The balance of inhibitory and excitatory cytokines is differently regulated in vivo and in vitro among therapy resistant epilepsy patients

Abstract

Purpose: Excessive neuronal activity and seizures directly stimulate cytokine expression. In this study we investigated cytokine production in circulating blood and peripheral blood mononuclear cells (PBMC) in order to assess the cellular origin of these cytokines in patients with therapy resistant epilepsy.

Methods: We compared the levels of plasma IL-1beta, IL-1Ra and IL-6 in 10 patients with therapy resistant localization-related epilepsy and in healthy volunteers. The spontaneous and exogenously stimulated production of these cytokines was studied in PBMC cultures using EIA. Moreover, cell-specific cytokine production was studied using flow cytometry.

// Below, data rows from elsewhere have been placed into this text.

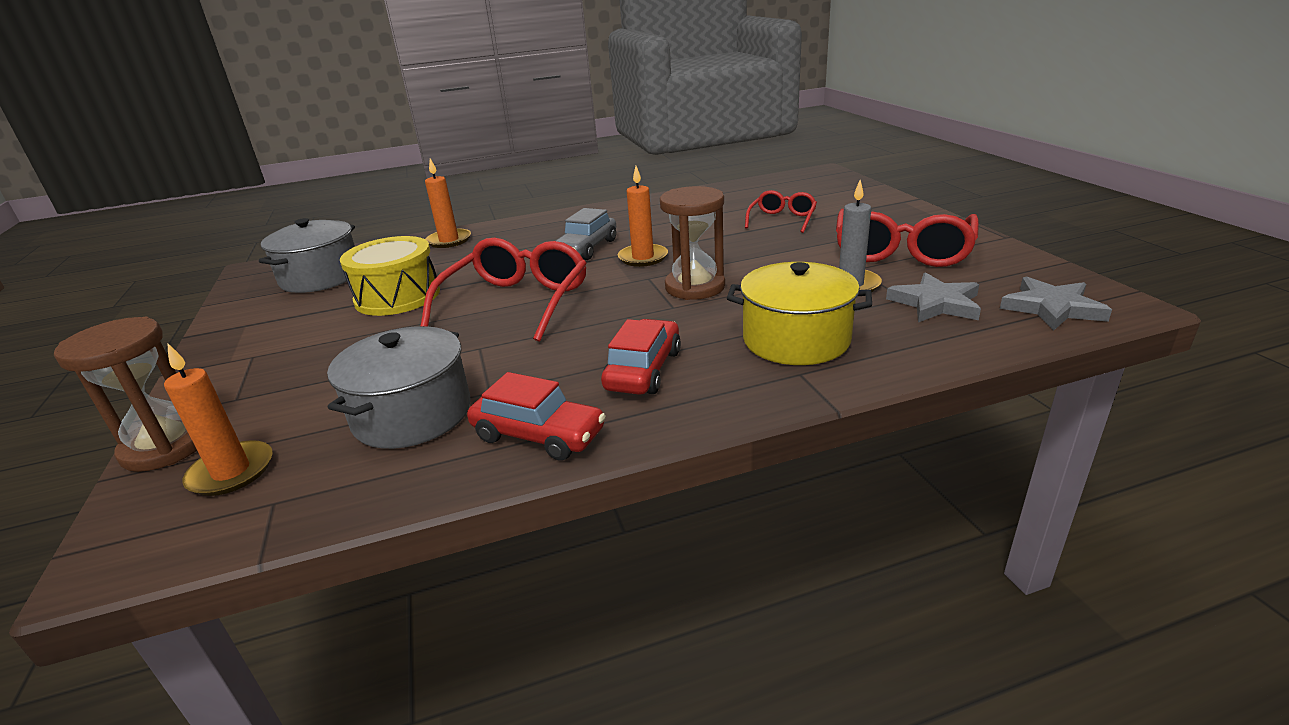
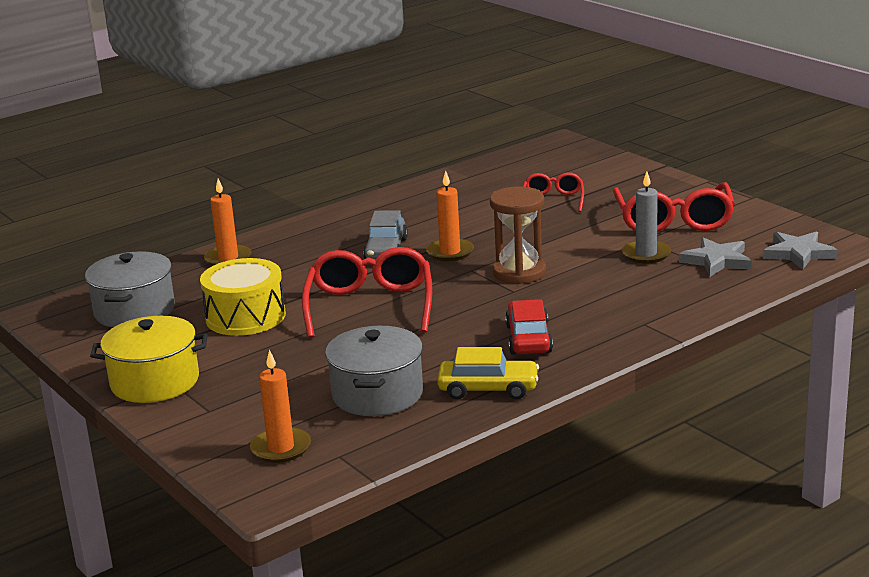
camera: 20 degrees left, 5 degrees down
(166, 446) = (200, 446): brown hourglass -> none
(538, 435) = (488, 389): red car -> yellow car
(796, 340) = (628, 302): yellow pot -> yellow pot (155, 382)

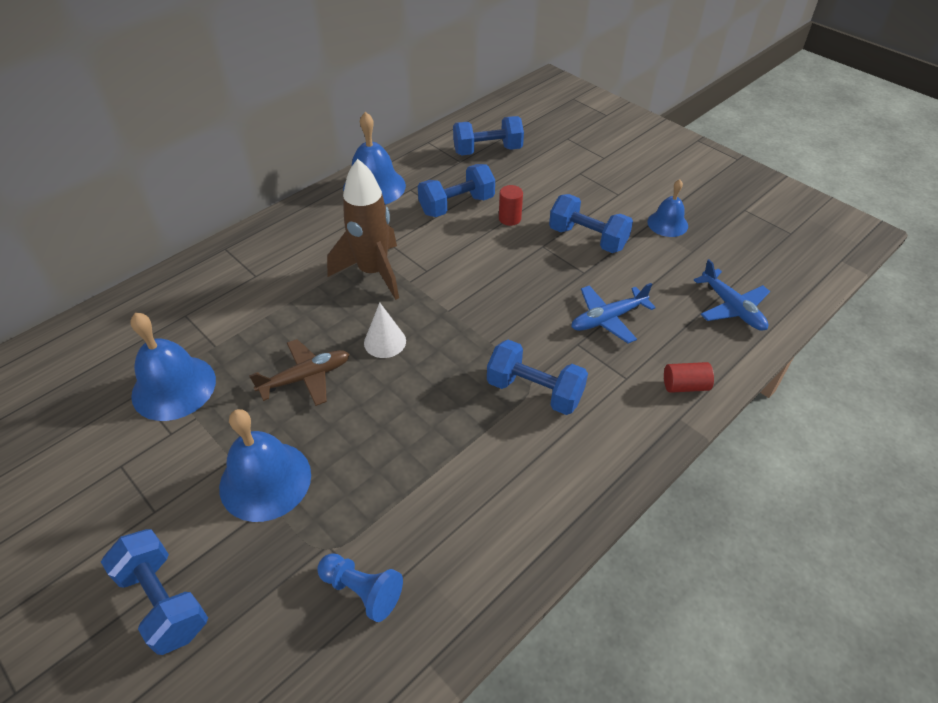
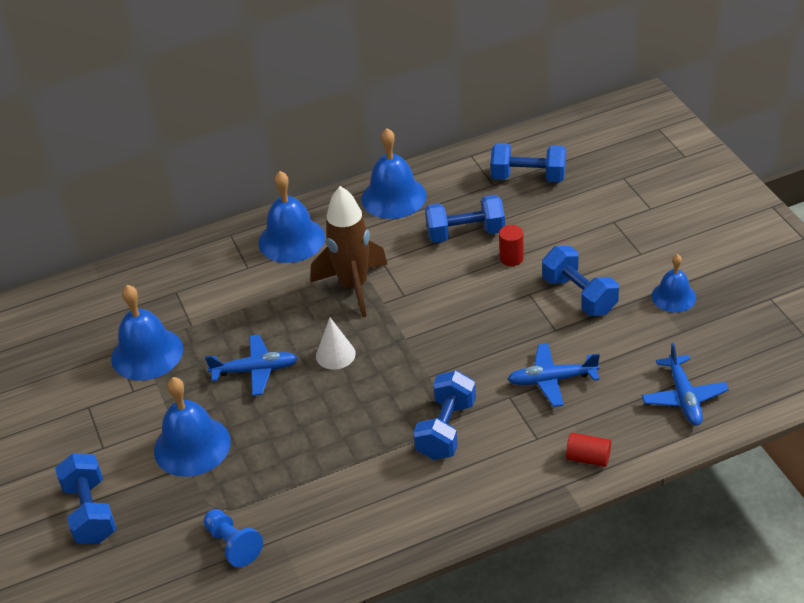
camera: 25 degrees right, 5 degrees down
(290, 241) = (291, 239): none -> blue bell
(305, 377) = (255, 370): brown plane -> blue plane
(534, 391) = (446, 429): blue dumbbell -> blue dumbbell turned 60 degrees clockwise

Results: Highly pro-inflammatory cytokine profile (high IL-6, low IL-1Ra and low IL-1Ra/IL-1beta ratio) was observed in plasma from patients with epilepsy. Spontaneous and LPS stimulated cytokine release was similar in PBMC cultures of patients and control subjects. When cells were stimulated with OKT3 the cytokine response profiles in patients with epilepsy were almost opposite (anti-inflammatory) to the profile which was observed in circulating blood. Low IL-6 was observed in cell cultures of patients when stimulated with PDBu + A23187. Flow cytometric analysis revealed that the percentages of IL-1beta, IL-1Ra and IL-6 positive monocytes were similar in patients and control subjects.

Conclusions: Patients with therapy resistant epilepsy display a pro-inflammatory profile of plasma cytokines without any evidence of increased production from PBMC. These results suggest that the most likely origin for these cytokines is the brain, where cytokines can exert neuromodulatory functions.